Hi Carol,I was diagnosed with SM officially the end of Dec. after the first CT scan indicated that I had it, but the doctors didn’t want to accept that diagnosis.  I’ve been having daily symptoms of nausea, pain, and constipation since August of 2014 and have had 3 major bouts of writhing pain that should have landed me in the hospital.  I saw a GI doctor in NC who is reluctant to treat me because of the side effects of the drugs and his belief that the CT scan doesn’t look” bad” enough to begin treatment.  I have edema of the mesentery, fibrosis, and multiple enlarged lymph nodes the largest few measuring 8 mm per CT and MRI studies.  I am scheduled to have a second opinion with another GI doctor who is talking about trying tricyclics to block the pain.  I have read everything I can on the internet and am anxious to try something to stop the progression and the symptoms.

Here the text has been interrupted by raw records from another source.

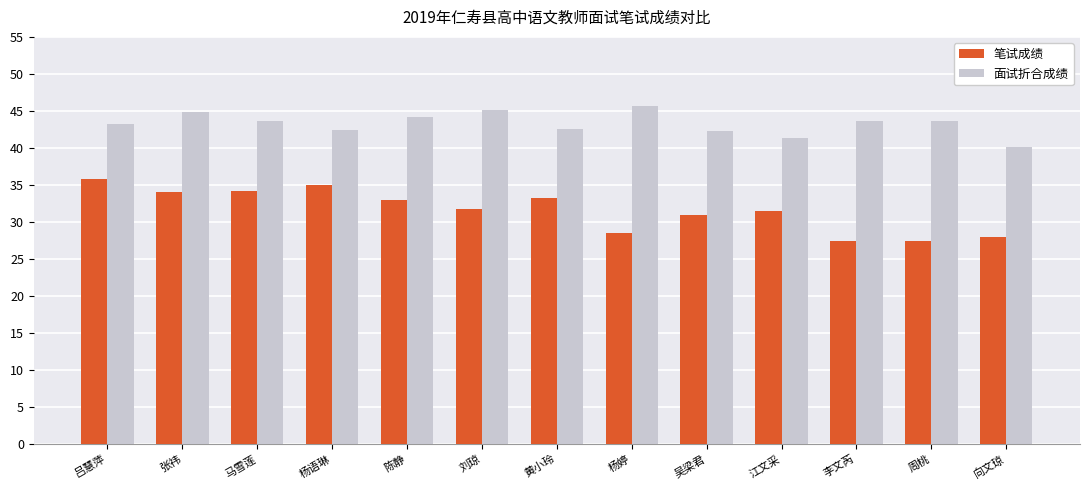

List the series in order of their peak value, lowest first.

笔试成绩, 面试折合成绩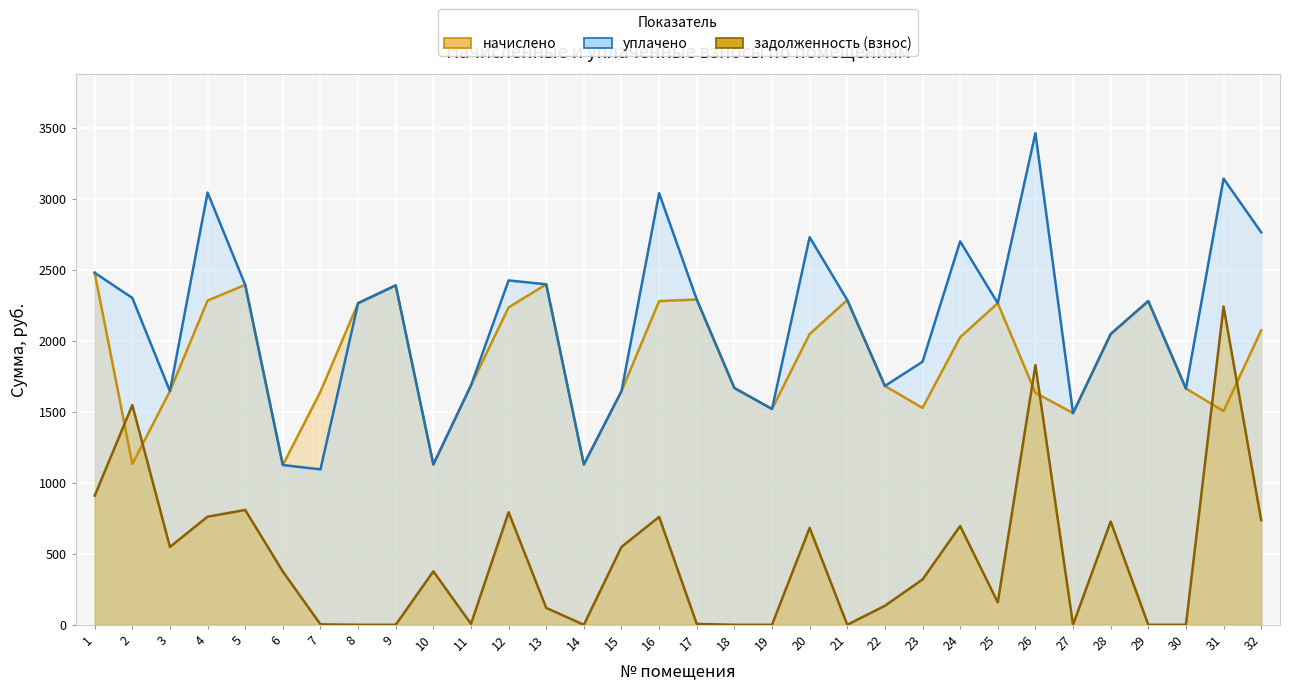

The уплачено series shows 1489.5 at 27. True or false?

True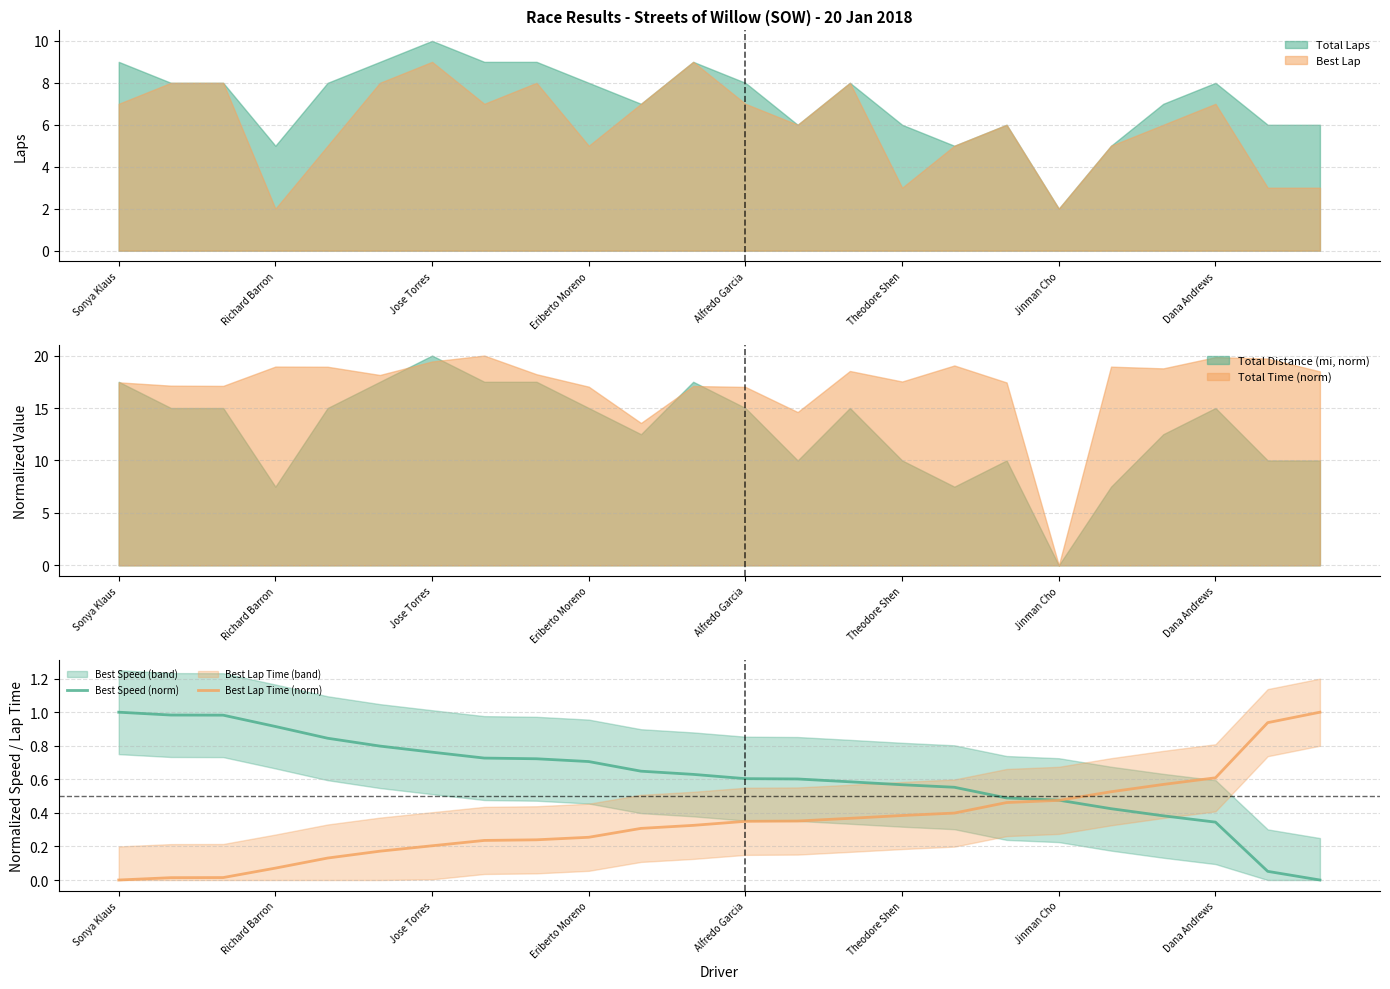

Is the value of Best Speed (norm) at Jose Torres greater than the value of Best Lap Time (norm) at Theodore Shen?

Yes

Short term prednisone did nothing to allay any of my GI symptoms.  Do you have any new resources and/or knowledge of someone who is treating SM in the Pittsburgh, PA area, or the Durham, NC area?  I would appreciate any resources that you may have as well.  Thank you.  MarySiha
Since the above email was sent, I have been to another GI doctor after waiting 2 months with symptoms and a near trip to the hospital with what I think was another partial small bowel obstruction that lasted about 3 hours of intense pain.  This doctor told me he really couldn’t help me and I should go to a Rheumatologist associated with a big university. He is treating me with Elavil to block the GI pain and has given me Zofran for the nausea.  I am so frustrated and don’t know where to turn next.  Please advise me.   


Mary – i sent you an email! 🙂


Since my last post, I saw another GI doctor in PA who is treating the symptoms to block he pain and control the nausea, but wants me to see a Rheumatologist affiliated with a university. What kind of doctor treats SM? Which drugs are the jump off drugs to treat this disease? Please advise.